Let me start by calmly stating that I have no problem with the content that McBride covers, per se. His content is fine, and cuts a nice swath across a variety of topics. If the student buys in, she’ll leave McBride’s course with a solid awareness of important results and thought processes in many areas of organic chemistry. What he teaches is largely irrelevant, but I take enormous issue with how he teaches.

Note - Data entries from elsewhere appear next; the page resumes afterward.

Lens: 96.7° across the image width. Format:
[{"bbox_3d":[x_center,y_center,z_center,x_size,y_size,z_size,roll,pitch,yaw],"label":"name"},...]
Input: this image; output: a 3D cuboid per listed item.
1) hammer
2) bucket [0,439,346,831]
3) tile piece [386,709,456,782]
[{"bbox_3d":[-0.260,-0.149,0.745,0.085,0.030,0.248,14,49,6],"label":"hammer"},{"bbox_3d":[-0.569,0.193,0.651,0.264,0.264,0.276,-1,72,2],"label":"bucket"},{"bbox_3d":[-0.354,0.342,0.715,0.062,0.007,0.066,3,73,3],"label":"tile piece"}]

I probably don’t have to tell this audience that good teaching should reflect how people learn, not how a discipline is structured—or even how knowledge is structured in a professor’s mind. Good teaching must include live practice and feedback, right at the moment of learning, in the classroom. Good teaching must feature concrete, attainable learning goals. Good teaching should be a conversation, not an oration. If it must be an oration, the structure of good teaching should invite the student to consider a problem or challenge her current worldview. McBride’s lectures—and most other organic chemistry lectures I’ve seen online—do none of this. He assumes, erroneously, that his responsibility is simply to say words in class. Even so, his words don’t challenge, confront, or question…his videos are as good as Reusch’s Virtual Textbook of Organic Chemistry (which, by the way, is a phenomenal resource). One might argue that the videos are even worse than text, insofar as they aren’t searchable and may be a waste of the student’s time. In spite of its flaws, Khan’s organic chemistry series does a better job of presenting compelling problems and asking the student to consider them than McBride’s series. That the community of organic chemical educators would relegate good teaching to the likes of Salman Khan is downright embarrassing. That McBride actually taught in a live classroom at Yale is also disheartening!

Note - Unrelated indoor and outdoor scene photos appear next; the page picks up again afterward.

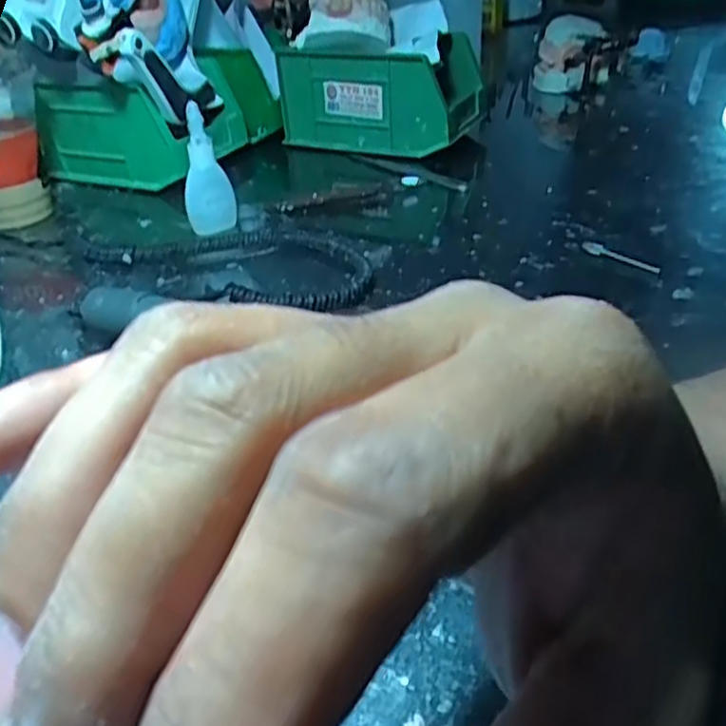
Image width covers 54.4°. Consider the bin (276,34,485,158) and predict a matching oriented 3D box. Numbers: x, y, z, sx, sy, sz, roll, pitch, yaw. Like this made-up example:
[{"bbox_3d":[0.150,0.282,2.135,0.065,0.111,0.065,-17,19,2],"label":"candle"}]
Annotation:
[{"bbox_3d":[0.023,-0.265,0.690,0.182,0.086,0.135,9,36,18],"label":"bin"}]

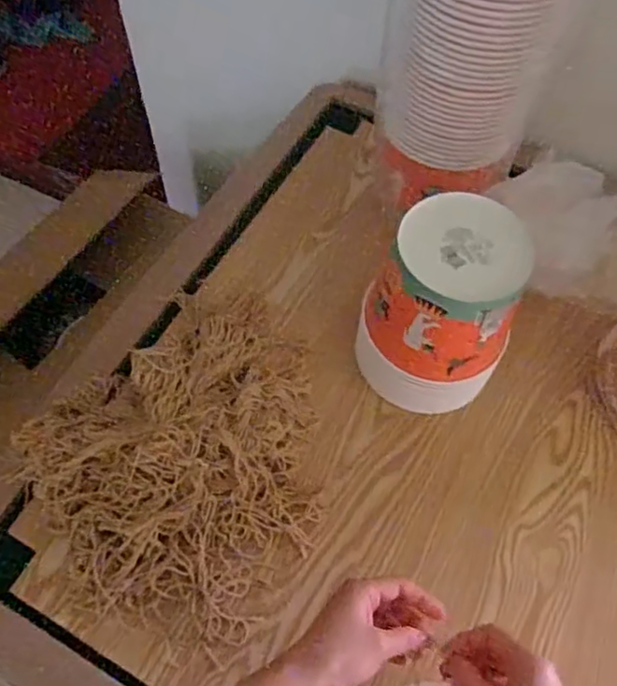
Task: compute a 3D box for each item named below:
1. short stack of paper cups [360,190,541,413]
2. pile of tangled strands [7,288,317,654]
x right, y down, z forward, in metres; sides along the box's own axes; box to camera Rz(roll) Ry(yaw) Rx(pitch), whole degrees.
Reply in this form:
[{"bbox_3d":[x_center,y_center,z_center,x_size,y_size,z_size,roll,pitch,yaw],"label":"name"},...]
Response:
[{"bbox_3d":[0.141,-0.029,0.632,0.147,0.217,0.129,28,65,12],"label":"short stack of paper cups"},{"bbox_3d":[-0.111,0.116,0.634,0.304,0.068,0.344,40,68,17],"label":"pile of tangled strands"}]

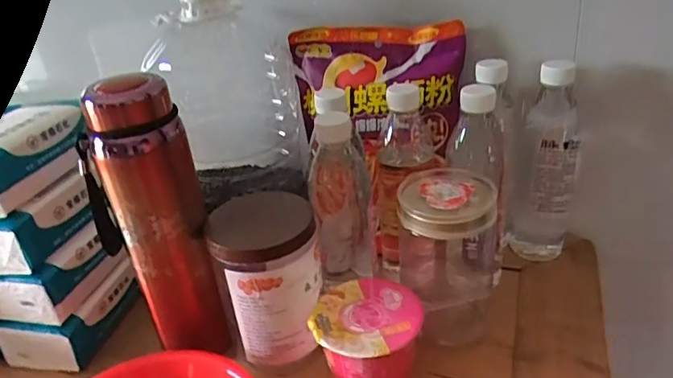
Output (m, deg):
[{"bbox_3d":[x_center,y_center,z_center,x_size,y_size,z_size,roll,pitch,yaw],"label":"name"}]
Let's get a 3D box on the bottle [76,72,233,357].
[{"bbox_3d":[-0.156,0.034,0.491,0.082,0.261,0.074,10,35,25],"label":"bottle"}]

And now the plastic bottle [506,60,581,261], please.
[{"bbox_3d":[0.230,-0.030,0.588,0.063,0.222,0.069,8,34,22],"label":"plastic bottle"}]

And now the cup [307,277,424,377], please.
[{"bbox_3d":[0.029,0.139,0.496,0.094,0.069,0.089,-4,31,2],"label":"cup"}]

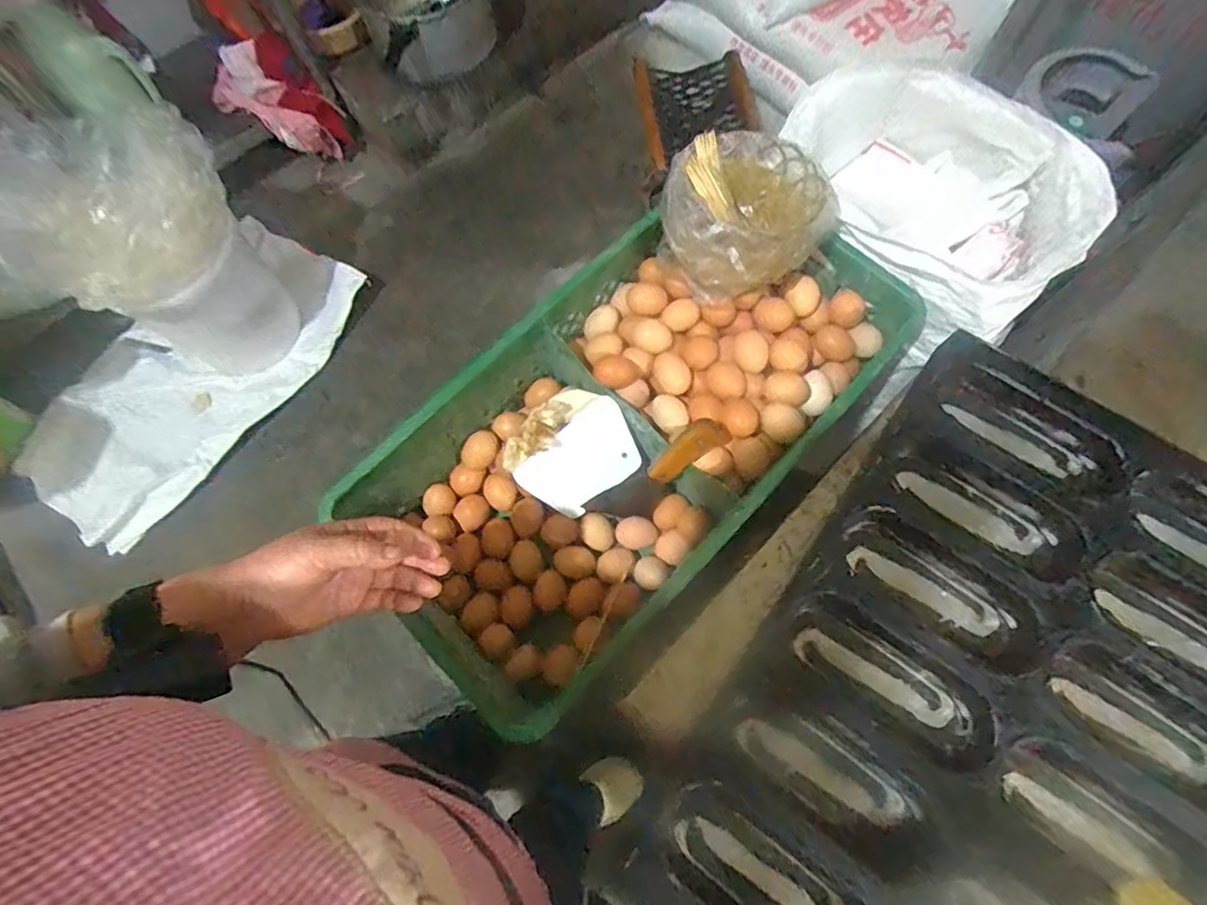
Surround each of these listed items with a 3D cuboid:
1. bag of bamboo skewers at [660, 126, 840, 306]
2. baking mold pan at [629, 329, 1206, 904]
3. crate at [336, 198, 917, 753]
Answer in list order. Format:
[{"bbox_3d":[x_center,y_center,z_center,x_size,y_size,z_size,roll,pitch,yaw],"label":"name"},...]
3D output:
[{"bbox_3d":[0.159,-0.278,0.673,0.184,0.097,0.171,-19,72,-5],"label":"bag of bamboo skewers"},{"bbox_3d":[0.350,0.215,0.503,0.384,0.068,0.588,35,75,12],"label":"baking mold pan"},{"bbox_3d":[0.042,-0.028,0.702,0.321,0.151,0.637,43,77,14],"label":"crate"}]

MOOCs have captured the world’s attention in recent months, which means that online educational content is seeing more scrutiny lately than it usually gets. Some educators have been optimistic about the situation, others cynical. Me? I’m still on the fence, but I welcome the opportunity to have my teaching put under the microscope. In spite of what Bill Gates says, chemistry content online is not what it should be, and pales in comparison to comparable content in…political philosophy, let’s say. Reusch’s VTOC has entered its teen years with no comparable interactive replacement. Opportunities to practice organic chemistry and learn interactively are very few and far between right now. Our situation is frustrating, but inspiring to the extent that we have a lot of room to grow.
Perhaps I’m over-reacting…I have a tendency to do that. Still, I would rather be chemical education’s harshest critic than hear the same legitimate criticisms from outside the field. Would love to hear your thoughts about chemical education’s relation to the MOOC craze, and how you think we’re doing. Thanks for reading!